All this comes to Kansas City’s signing of free agents Mike Minor and Carlos Santana. The pair were both offered two-year deals for a combined $35.5 million. In 2020, the Royals were a bad team. Though their underlying runs scored and opponent-adjusted data was good, they were, at best, a 75-win team over a shortened season. And with their top position player prospects a year or so away, the aggressive approach to make the team better was not universally met with praise. As Ben Clemens at Fangraphs put it after the Santana deal (emphasis mine):
There’s a lot to like about Carlos Santana the player. He’s a low-variance bat at a price that makes sense, particularly for a team without much else going on in the first base department. Despite those positive characteristics, though, I don’t quite get the fit in Kansas City. He’s theoretically a useful piece, but the timeline feels all wrong, and they’re not at a place where adding a few wins to their 2021 total figures to be useful.
...From a pure production-for-pay standpoint, Santana is likely to provide Kansas City a good return on investment. Their efforts to supplement their young core with veterans a year too soon rather than a year too late are admirable. In this case, however, I think the idea is better than the actual enactment thereof. Santana’s a good player, and the Royals are right to be thinking of ways to improve, but the pieces still don’t all fit.
Certainly, not every signing is the correct one.
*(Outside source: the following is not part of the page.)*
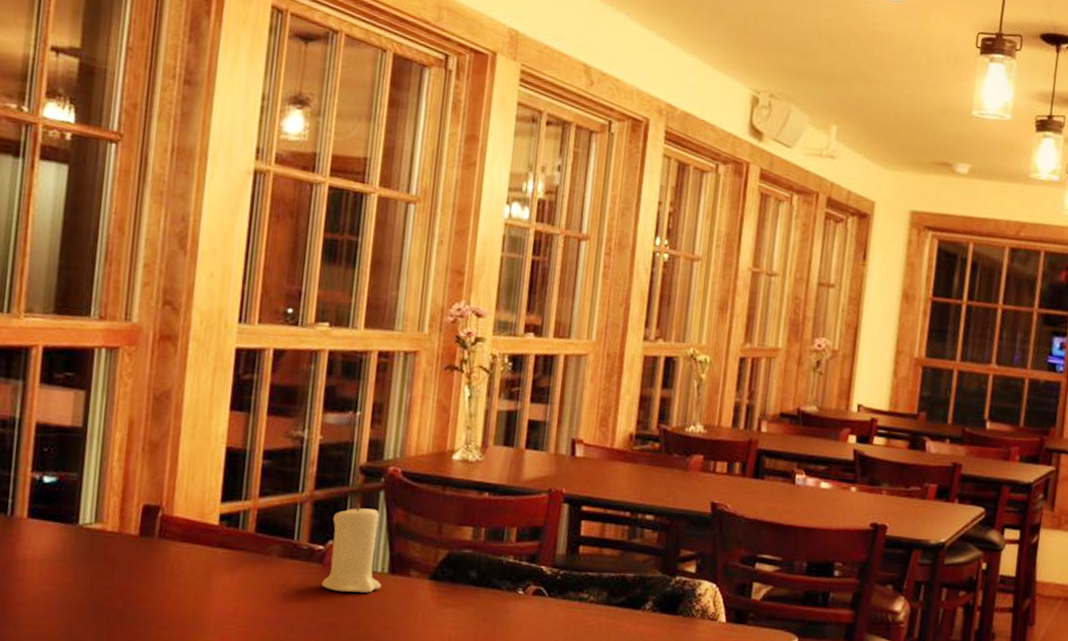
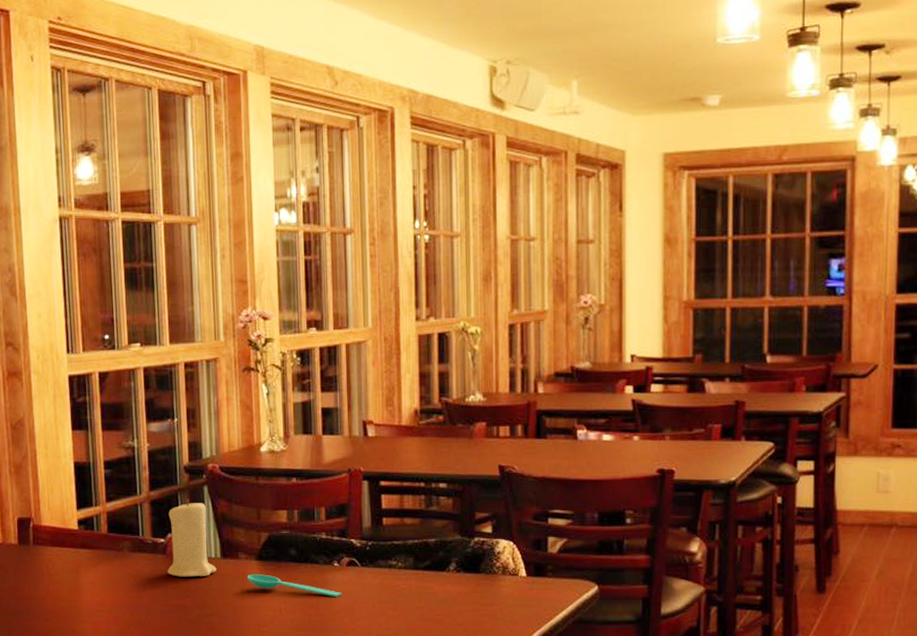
spoon: none [416,595,523,629] -> present [248,574,342,598]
Not every trade is a good one. Yes, every transaction has logic and reasoning behind it, but you do not have to agree with it, and the presence of thoughtfulness does not inherently signify the quality of that thoughtfulness. The facts remain the facts, and during the Moore era, the facts are this: the Royals have had three times as many 90-loss seasons as they’ve had playoff appearances, and Moore’s Royals are still in search of their fourth winning season despite a front office regime dating back to the George W. Bush administration. The opportunity for criticism is wide open.
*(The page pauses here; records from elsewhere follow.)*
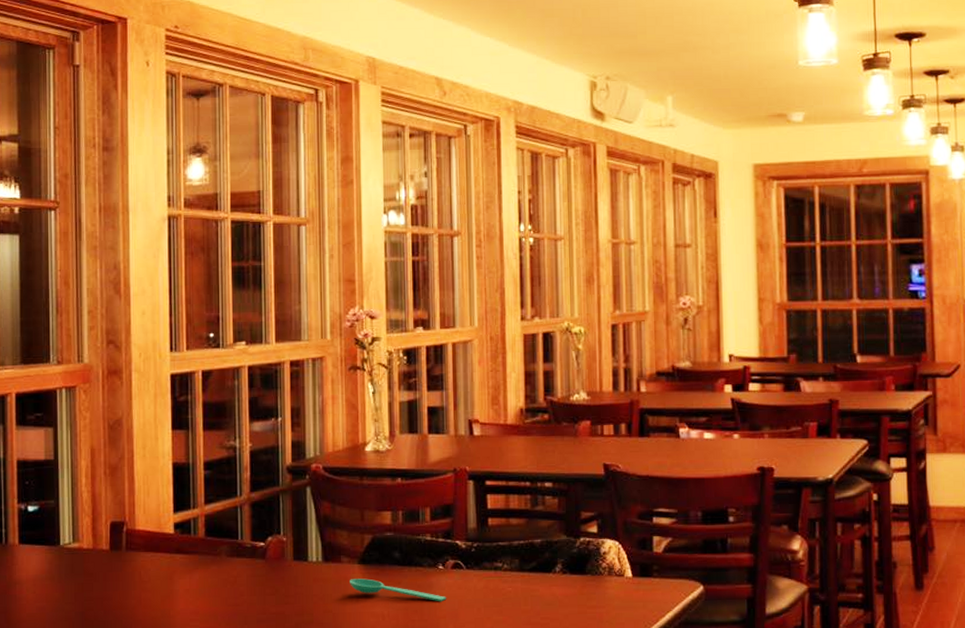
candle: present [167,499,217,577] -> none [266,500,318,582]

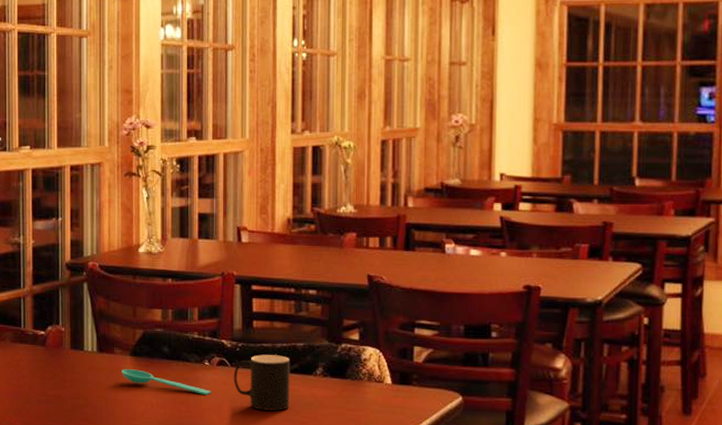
cup: none [469,553,529,614] -> present [233,355,291,411]

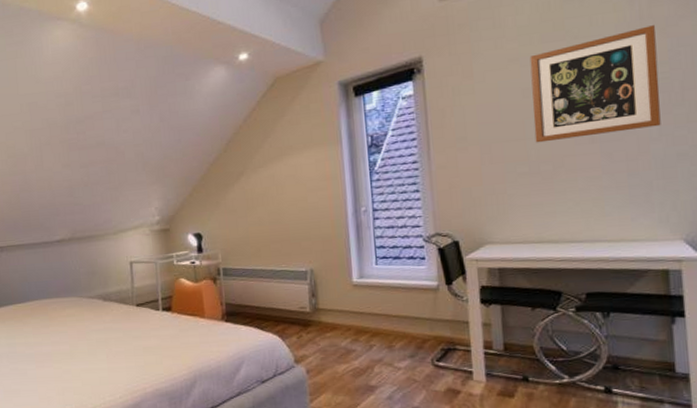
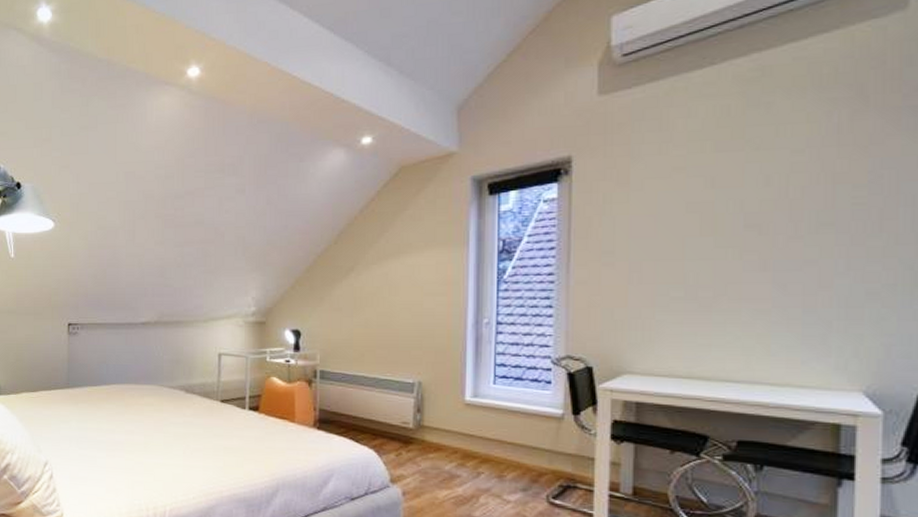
wall art: present [529,25,661,143] -> none [695,141,855,265]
And yet, I cannot fault Moore, the rest of the front office, and the coaching staff for trying to win games. Baseball is played by real human beings, not groupings of characters in an Excel spreadsheet, and those human beings put their blood, sweat, and tears into winning every single game to the best of their ability. It’s easy to sit at your desk and type away on an online message board or social media platform, raging into the night that your team didn’t purposefully try to lose in an industry where winning is everything.
The reality of tanking is more complicated than that. You can certainly fault those in charge for not winning enough, for not doing their jobs well. But you cannot and should not fault those in charge for trying to win. After all, the ultimate goal of a sports team is to win games, in one way or another, at one time or another. That’s why we’re all here.